僕の場合は、はっきり言って暗い高校生活だった。県立の男子校で、流行の音楽はよく聴いていたものの(高校時代における唯一の趣味)、クラブにも属さず、何かに打ち込むこともなく、ゲームセンターに通い、漫画を読んで、アニメを観て、適当に友達とダベるだけの毎日だった。文化祭だけを楽しみに3年間通ったが、女子に声をかけるなんてことは、いっさいできなかった。
成績はどんどん降下するなかで、惰性で時を過ごし、気づくと受験シーズンを迎えていた。
そんな怠惰な男子高生が医学部を目指すという暴挙に出た。
シュヴァイツァーや野口英世の伝記を読んだからではない(読んでいない)。親族が身近で亡くなったわけでもない(亡くなっていない)。“国境なき医師団”のNGO活動に憧れたという理由でもない(当時は、存在すら知らなかった)。成績、お金、名誉という動機でもいっさいない。もちろん、夢でもなんでもなかった。
しいて挙げるなら、父親が獣医師だったので、動物よりも人間の医療に魅力を感じたという何の根拠もない、たったそれだけの理由だった。他に特別な才能があるとは到底思えず、消去法にて医学部を選んだのかもしれない。
そんな高校生だから現役の時はあえなく玉砕、すべての受験に失敗し、浪人生活が決定した。親だけは多少慰めてくれたけれど、でも、落ちた叱責のほうが大きかった。
だから孤独だった。友人なんてものは卒業とともにバラバラとなり、たまに電話連絡を取り合う程度で、何の励みにもならなかった。
“宅浪”は相当つらいだろうと思ったので、親に頼んで、東京での予備校費を捻出してもらった。埼玉から毎朝、東武東上線と山手線を乗り継ぎ、高田馬場まで電車通学をすることになった(これまた親不孝なことに、途中から通わなくなってしまったのだが)。

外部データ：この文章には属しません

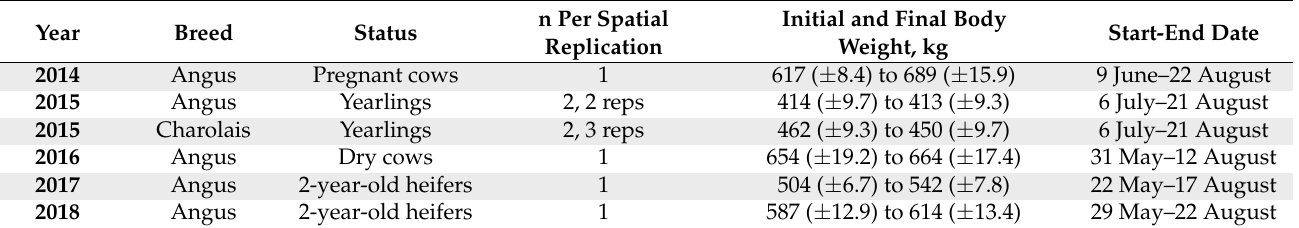
Table 1. Details of cattle used in the grazing study along with grazing start and end dates. Values for 2017 and 2018 include the confinement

そこには僕と同じように、大学受験に失敗した高卒生がワンサカいた。若者ばかりではあったが、なかには年齢不詳の人もいて、たばこは吸うわ、怪しげな本や音楽を聴くわ、なんだか訳のわからない格好をしているものもいた。
来年の目標を見据えて活気のある学生もいないわけではなかったが、どこかどんよりした雰囲気が漂い、カラ元気と挫折感との微妙なコントラストのなかで、授業がはじまった。
いま考えるとそこは独特な場所だった。肩書きのない、アイデンティティのない、親のパラサイトという社会的底辺の立ち位置で、勉学だけを強いられる。不安とプレッシャーと孤独の毎日だ。

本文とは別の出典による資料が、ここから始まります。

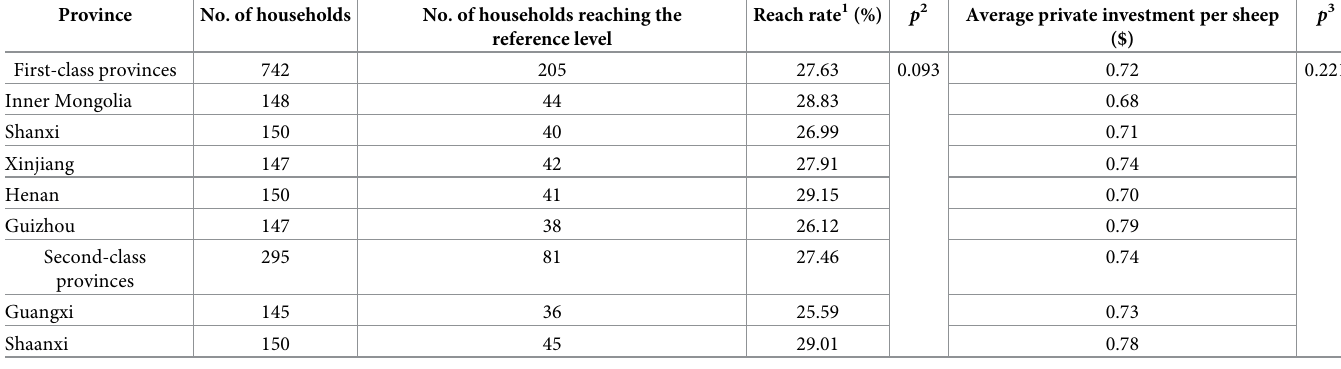
The score of the householders was 70.4 ± 22.7, and the proportion of positive answers of three questions of brucellosis prevention and control behaviors (S1 Part 4) was more than 50%. Approximately 64.1% of the heads of households surveyed did not care about other peo- ple’s attitudes in their daily life, while 79.4% of them were concerned about the health of neigh-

どこに行っても、何をしても構わない、でも、合格ラインに至らなければ、来年もまたこの場所で、いまと同じ生活を余儀なくされる。
無限ループのなかで、自分の裁量だけで判断し、行動する。応援してくれる人はおろか、見てくれる人もいない――家庭によっては、親が多少応援してくれるだろうけれど――。何をするにも自己責任という環境に、早くも放り込まれるのが浪人生活だ。
何をモチベーションに勉強したかというと、それはもう、「自分のようなヤツが普通の大学を出ても、たいした人間にはなれない。サラリーマンになって一生こき使われるのがオチだ。現にいま、こうして耐えがたい満員電車のなかを通っている。これが生涯続くのだ。でももし医者だったら、少しは自分を開花させることができるのではないか」という、繰り返しになるが、何の根拠も脈絡もない、ただの幻想だった。
細かい背景は忘れてしまったけれど、そんななかで、予備校で知り合った医学部を目指した三浪中の(予備校)先輩に言われたのが、「やっぱ努力なんだよね!」という言葉だった。
「オマエに一番必要な言葉だよ」と思ったが、正論すぎる正論に、思わず、「まあ、それはそうだよな」と感じた。当たり前すぎる当たり前に、素直に、「自分にとっても、それしかないか」と思わせる言葉だった。
何の才能もない、親のコネもない、のんびりと惰性に任せて生きてきた17歳が、何かをなすには努力しかない。本気で医学部を目指そうと思った瞬間だった。
来春、僕はやっとの想いで三流私大ではあるけれど、医学部の端っこに引っかかった。だが、その先輩の合格の声は聞こえてこなかった。